(What is required):
Can you copy the Helena geology passage word for word, from "Helena Area Geology" up to and including "the Spokane Bench)."?

Helena Area Geology

Helena lies within the Northern Rocky Mountains physiographic province. The Continental Divide, which separates the Columbia and Missouri River drainages, is located 15 miles west of the valley. Quaternary-age sediments (0 to 10,000 years old) up to 6,000 feet thick fill the valley and form a northeast-sloping alluvial plain measuring roughly 64 square miles. The sediments originated from erosion of the mountains surrounding the valley. Lake Helena, the lowest point within valley at 3,650 feet, overlies the thickest zone of these sediments. This sedimentary plain is bounded by broad erosional surfaces called pediments and alluvial fans of the Elkhorn Mountains, the Boulder batholith, the Scratchgravel Hills, and the Big Belt Mountains (including the Spokane Bench).

Geologic formations of the surrounding Helena area. 

Geologic formations of the surrounding Helena area. 

Boulder Batholith

One of the more interesting geologic features bordering the Helena Valley is the Boulder Batholith, an enormous mass of igneous rock (mostly granite) that intruded the earth's crust between Helena and the Highland Mountains south of Butte. The intrusion extends roughly 70 miles long by 25 miles across.

The occurrence of gold within the Boulder batholith rocks is rather unique. During the batholith's formation roughly 75 million years ago, heat from the molten magma caused the overlying groundwater to circulate and get hot enough - under extreme pressure - to dissolve gold, silver, copper, quartz, and other elements and minerals in the rocks. The circulation process in turn cooled the granite and the water and simultaneously precipitated metallic ore bodies in some of the older sedimentary and metamorphic rocks surrounding the granite, leaving behind the rich vein deposits. Of special note is the Butte portion of the Boulder batholith - one of the world's richest copper-producing zones.

(Given records):

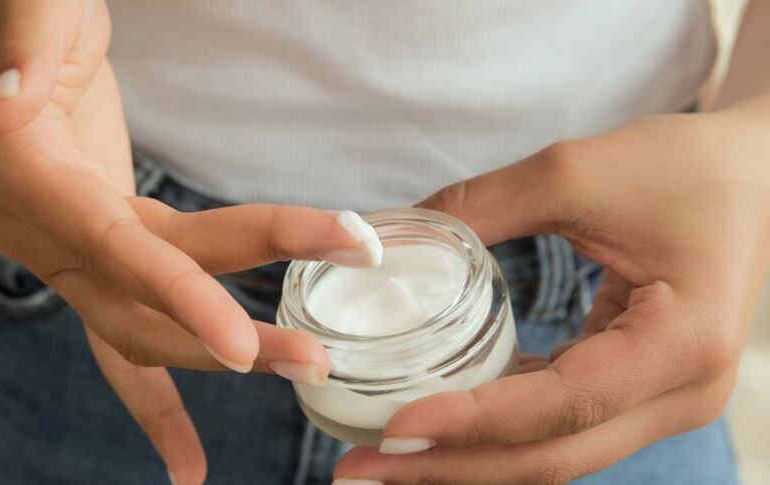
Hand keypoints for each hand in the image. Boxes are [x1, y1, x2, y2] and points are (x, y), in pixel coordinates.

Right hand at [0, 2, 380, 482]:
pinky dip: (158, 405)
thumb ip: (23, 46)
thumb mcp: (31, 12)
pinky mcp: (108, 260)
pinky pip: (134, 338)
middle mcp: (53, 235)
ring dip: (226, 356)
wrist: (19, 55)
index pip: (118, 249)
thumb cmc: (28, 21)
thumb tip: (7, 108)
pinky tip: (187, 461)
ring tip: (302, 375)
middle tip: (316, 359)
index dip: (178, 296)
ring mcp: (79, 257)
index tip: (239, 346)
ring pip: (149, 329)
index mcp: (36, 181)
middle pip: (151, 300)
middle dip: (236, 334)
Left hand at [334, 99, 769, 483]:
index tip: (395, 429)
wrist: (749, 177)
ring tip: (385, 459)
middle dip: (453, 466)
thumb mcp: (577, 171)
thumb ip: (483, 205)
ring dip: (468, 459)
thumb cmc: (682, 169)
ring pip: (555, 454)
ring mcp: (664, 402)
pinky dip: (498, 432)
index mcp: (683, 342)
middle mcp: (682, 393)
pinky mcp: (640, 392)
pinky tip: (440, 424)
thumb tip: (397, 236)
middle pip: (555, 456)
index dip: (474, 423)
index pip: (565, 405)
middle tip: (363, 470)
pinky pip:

(Answer section):
Helena Area Geology

Helena lies within the Northern Rocky Mountains physiographic province. The Continental Divide, which separates the Columbia and Missouri River drainages, is located 15 miles west of the valley. Quaternary-age sediments (0 to 10,000 years old) up to 6,000 feet thick fill the valley and form a northeast-sloping alluvial plain measuring roughly 64 square miles. The sediments originated from erosion of the mountains surrounding the valley. Lake Helena, the lowest point within valley at 3,650 feet, overlies the thickest zone of these sediments. This sedimentary plain is bounded by broad erosional surfaces called pediments and alluvial fans of the Elkhorn Mountains, the Boulder batholith, the Scratchgravel Hills, and the Big Belt Mountains (including the Spokane Bench).